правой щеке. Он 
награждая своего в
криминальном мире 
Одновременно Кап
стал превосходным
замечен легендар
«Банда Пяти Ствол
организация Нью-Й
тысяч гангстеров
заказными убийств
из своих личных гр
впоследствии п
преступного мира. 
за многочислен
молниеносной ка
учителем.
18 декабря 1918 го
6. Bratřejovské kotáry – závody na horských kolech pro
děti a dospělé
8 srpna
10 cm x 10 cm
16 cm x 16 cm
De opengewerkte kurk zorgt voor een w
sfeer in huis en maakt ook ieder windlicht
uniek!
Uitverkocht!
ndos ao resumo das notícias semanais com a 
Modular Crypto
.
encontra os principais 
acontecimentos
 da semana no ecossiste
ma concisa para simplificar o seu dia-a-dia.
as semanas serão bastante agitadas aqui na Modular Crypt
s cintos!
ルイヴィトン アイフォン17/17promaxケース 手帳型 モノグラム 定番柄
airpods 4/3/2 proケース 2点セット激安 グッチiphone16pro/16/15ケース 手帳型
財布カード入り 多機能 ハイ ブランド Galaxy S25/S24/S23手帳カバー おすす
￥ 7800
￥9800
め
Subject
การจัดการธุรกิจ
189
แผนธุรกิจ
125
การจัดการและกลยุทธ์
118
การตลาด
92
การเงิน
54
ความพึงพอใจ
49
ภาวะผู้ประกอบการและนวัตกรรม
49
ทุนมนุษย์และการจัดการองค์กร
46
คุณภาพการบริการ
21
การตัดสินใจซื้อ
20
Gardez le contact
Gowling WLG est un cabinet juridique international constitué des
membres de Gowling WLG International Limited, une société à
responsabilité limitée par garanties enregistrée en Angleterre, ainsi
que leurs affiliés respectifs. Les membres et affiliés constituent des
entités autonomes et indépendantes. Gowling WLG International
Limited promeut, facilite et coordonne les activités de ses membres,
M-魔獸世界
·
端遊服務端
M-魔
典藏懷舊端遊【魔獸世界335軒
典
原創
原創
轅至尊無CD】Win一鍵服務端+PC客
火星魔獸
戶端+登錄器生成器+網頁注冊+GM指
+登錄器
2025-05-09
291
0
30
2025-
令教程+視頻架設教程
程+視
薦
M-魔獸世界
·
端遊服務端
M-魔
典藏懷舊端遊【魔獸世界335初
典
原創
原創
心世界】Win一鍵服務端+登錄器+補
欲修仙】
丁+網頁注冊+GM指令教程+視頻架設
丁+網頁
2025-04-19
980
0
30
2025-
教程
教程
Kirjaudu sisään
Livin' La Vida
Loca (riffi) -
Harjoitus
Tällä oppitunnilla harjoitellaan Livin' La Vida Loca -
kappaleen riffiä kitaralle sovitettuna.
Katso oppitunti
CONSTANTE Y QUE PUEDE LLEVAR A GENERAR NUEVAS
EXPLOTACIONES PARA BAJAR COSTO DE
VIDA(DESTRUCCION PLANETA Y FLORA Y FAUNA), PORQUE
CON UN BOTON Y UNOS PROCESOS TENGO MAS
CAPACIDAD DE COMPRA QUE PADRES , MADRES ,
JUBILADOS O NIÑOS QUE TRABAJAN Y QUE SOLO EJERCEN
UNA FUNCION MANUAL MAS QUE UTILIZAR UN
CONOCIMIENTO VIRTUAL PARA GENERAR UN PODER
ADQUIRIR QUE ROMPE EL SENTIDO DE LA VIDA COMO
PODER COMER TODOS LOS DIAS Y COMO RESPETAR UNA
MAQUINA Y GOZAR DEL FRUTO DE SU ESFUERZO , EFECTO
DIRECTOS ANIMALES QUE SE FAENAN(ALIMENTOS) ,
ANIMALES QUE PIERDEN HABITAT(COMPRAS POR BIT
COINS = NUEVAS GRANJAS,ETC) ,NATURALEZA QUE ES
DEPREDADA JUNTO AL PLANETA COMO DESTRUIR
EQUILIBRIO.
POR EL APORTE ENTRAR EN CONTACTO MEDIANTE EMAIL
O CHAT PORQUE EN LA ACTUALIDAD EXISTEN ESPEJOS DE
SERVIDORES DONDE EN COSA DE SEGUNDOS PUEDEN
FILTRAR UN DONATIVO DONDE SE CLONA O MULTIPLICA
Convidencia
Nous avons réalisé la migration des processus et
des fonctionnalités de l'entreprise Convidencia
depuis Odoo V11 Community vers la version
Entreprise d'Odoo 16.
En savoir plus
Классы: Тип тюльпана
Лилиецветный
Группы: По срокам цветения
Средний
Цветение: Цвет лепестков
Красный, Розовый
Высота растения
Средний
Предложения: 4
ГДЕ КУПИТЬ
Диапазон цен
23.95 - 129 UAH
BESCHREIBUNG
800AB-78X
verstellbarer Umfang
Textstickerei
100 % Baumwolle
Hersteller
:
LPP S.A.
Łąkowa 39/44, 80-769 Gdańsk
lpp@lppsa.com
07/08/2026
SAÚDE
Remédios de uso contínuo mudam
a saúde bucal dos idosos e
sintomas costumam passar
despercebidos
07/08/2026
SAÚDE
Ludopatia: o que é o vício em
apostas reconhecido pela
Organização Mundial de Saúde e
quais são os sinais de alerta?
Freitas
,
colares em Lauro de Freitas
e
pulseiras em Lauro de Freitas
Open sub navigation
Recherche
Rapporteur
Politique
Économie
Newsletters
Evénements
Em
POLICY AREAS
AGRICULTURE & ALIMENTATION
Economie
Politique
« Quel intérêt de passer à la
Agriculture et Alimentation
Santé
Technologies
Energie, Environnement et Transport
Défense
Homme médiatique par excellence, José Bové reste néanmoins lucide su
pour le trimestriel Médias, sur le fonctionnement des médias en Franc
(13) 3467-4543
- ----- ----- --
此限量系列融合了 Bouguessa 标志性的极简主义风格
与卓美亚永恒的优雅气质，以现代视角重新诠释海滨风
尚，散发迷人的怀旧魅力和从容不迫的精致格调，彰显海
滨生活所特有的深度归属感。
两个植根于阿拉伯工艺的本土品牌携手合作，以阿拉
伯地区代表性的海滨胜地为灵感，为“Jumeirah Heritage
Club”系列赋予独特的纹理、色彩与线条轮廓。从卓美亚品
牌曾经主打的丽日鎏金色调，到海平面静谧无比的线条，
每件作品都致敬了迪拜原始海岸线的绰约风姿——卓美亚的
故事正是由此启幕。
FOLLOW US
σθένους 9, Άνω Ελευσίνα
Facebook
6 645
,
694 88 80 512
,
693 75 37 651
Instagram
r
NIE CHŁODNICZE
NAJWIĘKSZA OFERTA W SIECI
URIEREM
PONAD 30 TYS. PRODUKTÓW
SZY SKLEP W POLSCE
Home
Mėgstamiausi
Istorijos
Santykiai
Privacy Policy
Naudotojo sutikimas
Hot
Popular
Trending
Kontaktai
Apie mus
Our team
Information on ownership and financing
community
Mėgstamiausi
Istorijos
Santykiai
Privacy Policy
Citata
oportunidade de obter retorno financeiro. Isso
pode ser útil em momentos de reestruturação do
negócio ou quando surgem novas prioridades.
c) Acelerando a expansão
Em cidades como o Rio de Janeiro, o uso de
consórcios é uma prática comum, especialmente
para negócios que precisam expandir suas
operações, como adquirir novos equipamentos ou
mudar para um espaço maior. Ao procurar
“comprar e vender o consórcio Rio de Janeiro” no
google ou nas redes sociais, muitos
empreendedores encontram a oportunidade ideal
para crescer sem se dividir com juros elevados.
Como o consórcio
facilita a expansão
● ● ● ● ● ● ●
* [ACTIVITY] A word-for-word copy of the material above is required.

* [OUTPUT BELOW]
правой щеке. Он 
награждая своего в
криминальном мире 
Одновременно Кап
стал превосходным
замечен легендар
«Банда Пяти Ствол
организация Нью-Й
тысяч гангстеров
заказными убийств
из своих личных гр
впоследствии п
преступного мира. 
за многочислен
молниеносной ка
учителем.
18 декабря 1918 го
6. Bratřejovské kotáry – závody na horských kolech pro
děti a dospělé
8 srpna
10 cm x 10 cm
16 cm x 16 cm
De opengewerkte kurk zorgt voor een w
sfeer in huis en maakt ook ieder windlicht
uniek!
Uitverkocht!
ndos ao resumo das notícias semanais com a 
Modular Crypto
.
encontra os principais 
acontecimentos
 da semana no ecossiste
ma concisa para simplificar o seu dia-a-dia.
as semanas serão bastante agitadas aqui na Modular Crypt
s cintos!
ルイヴィトン アイフォン17/17promaxケース 手帳型 モノグラム 定番柄
airpods 4/3/2 proケース 2点セット激安 グッチiphone16pro/16/15ケース 手帳型
財布カード入り 多機能 ハイ ブランド Galaxy S25/S24/S23手帳カバー おすす
￥ 7800
￥9800
め
Subject
การจัดการธุรกิจ
189
แผนธุรกิจ
125
การจัดการและกลยุทธ์
118
การตลาด
92
การเงิน
54
ความพึงพอใจ
49
ภาวะผู้ประกอบการและนวัตกรรม
49
ทุนมนุษย์และการจัดการองค์กร
46
คุณภาพการบริการ
21
การตัดสินใจซื้อ
20
Gardez le contact
Gowling WLG est un cabinet juridique international constitué des
membres de Gowling WLG International Limited, une société à
responsabilité limitée par garanties enregistrée en Angleterre, ainsi
que leurs affiliés respectifs. Les membres et affiliés constituent des
entités autonomes et indépendantes. Gowling WLG International
Limited promeut, facilite et coordonne les activités de ses membres,
M-魔獸世界
·
端遊服務端
M-魔
典藏懷舊端遊【魔獸世界335軒
典
原創
原創
轅至尊無CD】Win一鍵服務端+PC客
火星魔獸
戶端+登錄器生成器+網頁注冊+GM指
+登錄器
2025-05-09
291
0
30
2025-
令教程+視頻架設教程
程+視
薦
M-魔獸世界
·
端遊服務端
M-魔
典藏懷舊端遊【魔獸世界335初
典
原創
原創
心世界】Win一鍵服務端+登錄器+補
欲修仙】
丁+網頁注冊+GM指令教程+視頻架設
丁+網頁
2025-04-19
980
0
30
2025-
教程
教程
Kirjaudu sisään
Livin' La Vida
Loca (riffi) -
Harjoitus
Tällä oppitunnilla harjoitellaan Livin' La Vida Loca -
kappaleen riffiä kitaralle sovitettuna.
Katso oppitunti
CONSTANTE Y QUE PUEDE LLEVAR A GENERAR NUEVAS
EXPLOTACIONES PARA BAJAR COSTO DE
VIDA(DESTRUCCION PLANETA Y FLORA Y FAUNA), PORQUE
CON UN BOTON Y UNOS PROCESOS TENGO MAS
CAPACIDAD DE COMPRA QUE PADRES , MADRES ,
JUBILADOS O NIÑOS QUE TRABAJAN Y QUE SOLO EJERCEN
UNA FUNCION MANUAL MAS QUE UTILIZAR UN
CONOCIMIENTO VIRTUAL PARA GENERAR UN PODER
ADQUIRIR QUE ROMPE EL SENTIDO DE LA VIDA COMO
PODER COMER TODOS LOS DIAS Y COMO RESPETAR UNA
MAQUINA Y GOZAR DEL FRUTO DE SU ESFUERZO , EFECTO
DIRECTOS ANIMALES QUE SE FAENAN(ALIMENTOS) ,
ANIMALES QUE PIERDEN HABITAT(COMPRAS POR BIT
COINS = NUEVAS GRANJAS,ETC) ,NATURALEZA QUE ES
DEPREDADA JUNTO AL PLANETA COMO DESTRUIR
EQUILIBRIO.
POR EL APORTE ENTRAR EN CONTACTO MEDIANTE EMAIL
O CHAT PORQUE EN LA ACTUALIDAD EXISTEN ESPEJOS DE
SERVIDORES DONDE EN COSA DE SEGUNDOS PUEDEN
FILTRAR UN DONATIVO DONDE SE CLONA O MULTIPLICA
Convidencia
Nous avons réalisé la migration des processus et
des fonctionnalités de l'entreprise Convidencia
depuis Odoo V11 Community vers la version
Entreprise d'Odoo 16.
En savoir plus
Классы: Тип тюльпана
Лилиецветный
Группы: По срокам цветения
Средний
Цветение: Цвет лепестков
Красный, Розовый
Высота растения
Средний
Предложения: 4
ГДЕ КУПИТЬ
Диапазон цен
23.95 - 129 UAH
BESCHREIBUNG
800AB-78X
verstellbarer Umfang
Textstickerei
100 % Baumwolle
Hersteller
:
LPP S.A.
Łąkowa 39/44, 80-769 Gdańsk
lpp@lppsa.com
07/08/2026
SAÚDE
Remédios de uso contínuo mudam
a saúde bucal dos idosos e
sintomas costumam passar
despercebidos
07/08/2026
SAÚDE
Ludopatia: o que é o vício em
apostas reconhecido pela
Organização Mundial de Saúde e
quais são os sinais de alerta?
Freitas
,
colares em Lauro de Freitas
e
pulseiras em Lauro de Freitas
Open sub navigation
Recherche
Rapporteur
Politique
Économie
Newsletters
Evénements
Em
POLICY AREAS
AGRICULTURE & ALIMENTATION
Economie
Politique
« Quel intérêt de passer à la
Agriculture et Alimentation
Santé
Technologies
Energie, Environnement et Transport
Défense
Homme médiatique par excellence, José Bové reste néanmoins lucide su
pour le trimestriel Médias, sur le fonctionnement des médias en Franc
(13) 3467-4543
- ----- ----- --
此限量系列融合了 Bouguessa 标志性的极简主义风格
与卓美亚永恒的优雅气质，以现代视角重新诠释海滨风
尚，散发迷人的怀旧魅力和从容不迫的精致格调，彰显海
滨生活所特有的深度归属感。
两个植根于阿拉伯工艺的本土品牌携手合作，以阿拉
伯地区代表性的海滨胜地为灵感，为“Jumeirah Heritage
Club”系列赋予独特的纹理、色彩与线条轮廓。从卓美亚品
牌曾经主打的丽日鎏金色调，到海平面静谧无比的线条，
每件作品都致敬了迪拜原始海岸线的绰约风姿——卓美亚的
故事正是由此启幕。
FOLLOW US
σθένους 9, Άνω Ελευσίνα
Facebook
6 645
,
694 88 80 512
,
693 75 37 651
Instagram
r
NIE CHŁODNICZE
NAJWIĘKSZA OFERTA W SIECI
URIEREM
PONAD 30 TYS. PRODUKTÓW
SZY SKLEP W POLSCE
Home
Mėgstamiausi
Istorijos
Santykiai
Privacy Policy
Naudotojo sutikimas
Hot
Popular
Trending
Kontaktai
Apie mus
Our team
Information on ownership and financing
community
Mėgstamiausi
Istorijos
Santykiai
Privacy Policy
Citata
oportunidade de obter retorno financeiro. Isso
pode ser útil em momentos de reestruturação do
negócio ou quando surgem novas prioridades.
c) Acelerando a expansão
Em cidades como o Rio de Janeiro, o uso de
consórcios é uma prática comum, especialmente
para negócios que precisam expandir suas
operações, como adquirir novos equipamentos ou
mudar para um espaço maior. Ao procurar
“comprar e vender o consórcio Rio de Janeiro” no
google ou nas redes sociais, muitos
empreendedores encontram a oportunidade ideal
para crescer sem se dividir com juros elevados.
Como o consórcio
facilita a expansão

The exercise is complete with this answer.